We studied the effects of CAS1609, a nitric oxide donor, on leukocyte-endothelial interactions during the early stages of hypercholesterolemia in rat mesenteric microcirculation. Rats were randomly divided into four groups: (a) rats fed control diet, (b) rats fed control diet while receiving CAS1609, (c) rats fed a high-cholesterol (HC) diet and given C93-4845 (an inactive control compound), and (d) rats fed an HC diet and given CAS1609. Both HC groups developed significantly elevated plasma cholesterol levels compared with rats fed the control diet. Intravital microscopy of mesenteric venules revealed a significant increase in leukocyte rolling and adherence in the untreated HC rats compared with control rats (P < .01). This was significantly attenuated in the HC rats given CAS1609. The HC rats given C93-4845 also developed aortic endothelial dysfunction (ie, impaired relaxation to acetylcholine or ADP) that was significantly prevented by CAS1609 infusion (P < .02).
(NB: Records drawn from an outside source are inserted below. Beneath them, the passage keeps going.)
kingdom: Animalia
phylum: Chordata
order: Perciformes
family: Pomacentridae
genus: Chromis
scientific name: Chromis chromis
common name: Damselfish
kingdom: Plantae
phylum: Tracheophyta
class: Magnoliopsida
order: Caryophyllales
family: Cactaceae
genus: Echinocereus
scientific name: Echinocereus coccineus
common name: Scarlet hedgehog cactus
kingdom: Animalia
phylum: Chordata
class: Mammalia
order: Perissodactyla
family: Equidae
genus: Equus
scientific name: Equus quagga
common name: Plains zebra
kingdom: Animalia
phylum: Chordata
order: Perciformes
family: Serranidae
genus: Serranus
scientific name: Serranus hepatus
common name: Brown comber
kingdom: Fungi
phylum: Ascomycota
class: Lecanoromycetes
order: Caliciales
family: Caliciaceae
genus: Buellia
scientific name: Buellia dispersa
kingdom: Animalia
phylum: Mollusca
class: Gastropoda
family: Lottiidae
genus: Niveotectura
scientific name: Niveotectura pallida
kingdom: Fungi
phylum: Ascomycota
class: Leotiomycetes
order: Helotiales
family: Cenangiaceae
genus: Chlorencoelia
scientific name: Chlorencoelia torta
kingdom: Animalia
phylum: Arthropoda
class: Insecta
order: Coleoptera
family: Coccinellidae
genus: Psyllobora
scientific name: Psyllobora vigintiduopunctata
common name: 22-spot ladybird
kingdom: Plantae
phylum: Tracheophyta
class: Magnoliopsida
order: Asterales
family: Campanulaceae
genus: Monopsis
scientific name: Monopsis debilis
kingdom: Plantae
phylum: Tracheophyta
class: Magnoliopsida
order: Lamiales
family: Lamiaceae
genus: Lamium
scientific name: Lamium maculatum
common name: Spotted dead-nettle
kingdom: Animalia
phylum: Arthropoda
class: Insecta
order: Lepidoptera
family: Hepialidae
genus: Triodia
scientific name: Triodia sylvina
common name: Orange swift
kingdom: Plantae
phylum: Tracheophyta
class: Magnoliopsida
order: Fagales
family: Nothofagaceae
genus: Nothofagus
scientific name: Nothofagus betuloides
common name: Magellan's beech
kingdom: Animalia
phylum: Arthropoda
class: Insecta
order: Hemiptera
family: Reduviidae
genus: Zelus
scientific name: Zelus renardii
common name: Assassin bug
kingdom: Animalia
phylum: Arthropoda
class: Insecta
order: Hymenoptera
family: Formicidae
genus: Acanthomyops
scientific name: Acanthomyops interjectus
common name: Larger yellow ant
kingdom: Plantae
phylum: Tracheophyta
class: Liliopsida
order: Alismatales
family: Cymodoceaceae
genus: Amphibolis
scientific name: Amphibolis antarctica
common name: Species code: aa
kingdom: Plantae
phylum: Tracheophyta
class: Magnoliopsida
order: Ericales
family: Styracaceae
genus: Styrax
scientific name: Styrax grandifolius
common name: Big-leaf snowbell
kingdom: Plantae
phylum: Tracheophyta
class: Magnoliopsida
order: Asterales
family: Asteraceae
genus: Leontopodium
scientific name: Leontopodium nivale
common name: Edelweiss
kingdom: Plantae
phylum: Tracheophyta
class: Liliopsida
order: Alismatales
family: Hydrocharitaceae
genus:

Immunohistochemical staining of ileum demonstrated significantly enhanced localization of P-selectin and intercellular adhesion molecule-1 (ICAM-1) on venular endothelium in the untreated HC rats compared with control rats (P < .01). However, P-selectin and ICAM-1 expression were significantly attenuated in HC rats given CAS1609 (P < .05 and P < .01, respectively). Thus, hypercholesterolemia induces microvascular dysfunction characterized by loss of endothelium-derived nitric oxide, increased rolling and adherence of leukocytes, and increased expression of P-selectin and ICAM-1. Infusion of CAS1609 significantly attenuated these changes due to hypercholesterolemia. Our data suggest that nitric oxide plays a significant role in the prevention of the early endothelial dysfunction observed in hypercholesterolemia.